> [Your goal]:
Print the following records verbatim, leaving out the pictures.

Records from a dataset
------------------------------
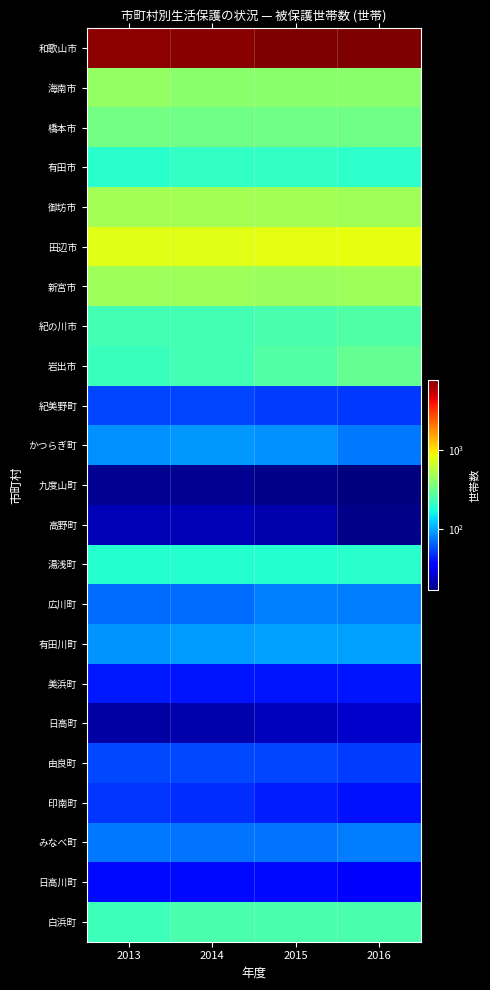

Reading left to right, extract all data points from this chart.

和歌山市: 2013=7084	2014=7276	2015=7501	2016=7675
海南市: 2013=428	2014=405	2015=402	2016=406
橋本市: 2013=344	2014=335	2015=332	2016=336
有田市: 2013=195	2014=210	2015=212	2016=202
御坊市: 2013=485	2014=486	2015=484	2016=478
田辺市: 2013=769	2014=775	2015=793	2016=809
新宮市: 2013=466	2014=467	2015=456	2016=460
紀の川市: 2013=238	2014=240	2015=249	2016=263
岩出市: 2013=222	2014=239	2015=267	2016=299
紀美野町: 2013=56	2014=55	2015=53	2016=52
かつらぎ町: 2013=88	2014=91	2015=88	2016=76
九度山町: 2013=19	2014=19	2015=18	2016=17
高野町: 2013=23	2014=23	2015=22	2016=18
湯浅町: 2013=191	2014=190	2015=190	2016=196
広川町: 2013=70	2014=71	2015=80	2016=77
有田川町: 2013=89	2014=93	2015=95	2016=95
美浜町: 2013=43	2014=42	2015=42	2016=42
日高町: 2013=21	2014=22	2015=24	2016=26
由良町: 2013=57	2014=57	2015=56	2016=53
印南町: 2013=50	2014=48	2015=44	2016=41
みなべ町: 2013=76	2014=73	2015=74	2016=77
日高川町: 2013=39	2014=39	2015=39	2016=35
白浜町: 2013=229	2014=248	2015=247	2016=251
------------------------------
> [Solution to the problem]:
Reading left to right, extract all data points from this chart.

和歌山市: 2013=7084	2014=7276	2015=7501	2016=7675
海南市: 2013=428	2014=405	2015=402	2016=406
橋本市: 2013=344	2014=335	2015=332	2016=336
有田市: 2013=195	2014=210	2015=212	2016=202
御坊市: 2013=485	2014=486	2015=484	2016=478
田辺市: 2013=769	2014=775	2015=793	2016=809
新宮市: 2013=466	2014=467	2015=456	2016=460
紀の川市: 2013=238	2014=240	2015=249	2016=263
岩出市: 2013=222	2014=239	2015=267	2016=299
紀美野町: 2013=56	2014=55	2015=53	2016=52
かつらぎ町: 2013=88	2014=91	2015=88	2016=76
九度山町: 2013=19	2014=19	2015=18	2016=17
高野町: 2013=23	2014=23	2015=22	2016=18
湯浅町: 2013=191	2014=190	2015=190	2016=196
広川町: 2013=70	2014=71	2015=80	2016=77
有田川町: 2013=89	2014=93	2015=95	2016=95
美浜町: 2013=43	2014=42	2015=42	2016=42
日高町: 2013=21	2014=22	2015=24	2016=26
由良町: 2013=57	2014=57	2015=56	2016=53
印南町: 2013=50	2014=48	2015=44	2016=41
みなべ町: 2013=76	2014=73	2015=74	2016=77
日高川町: 2013=39	2014=39	2015=39	2016=35
白浜町: 2013=229	2014=248	2015=247	2016=251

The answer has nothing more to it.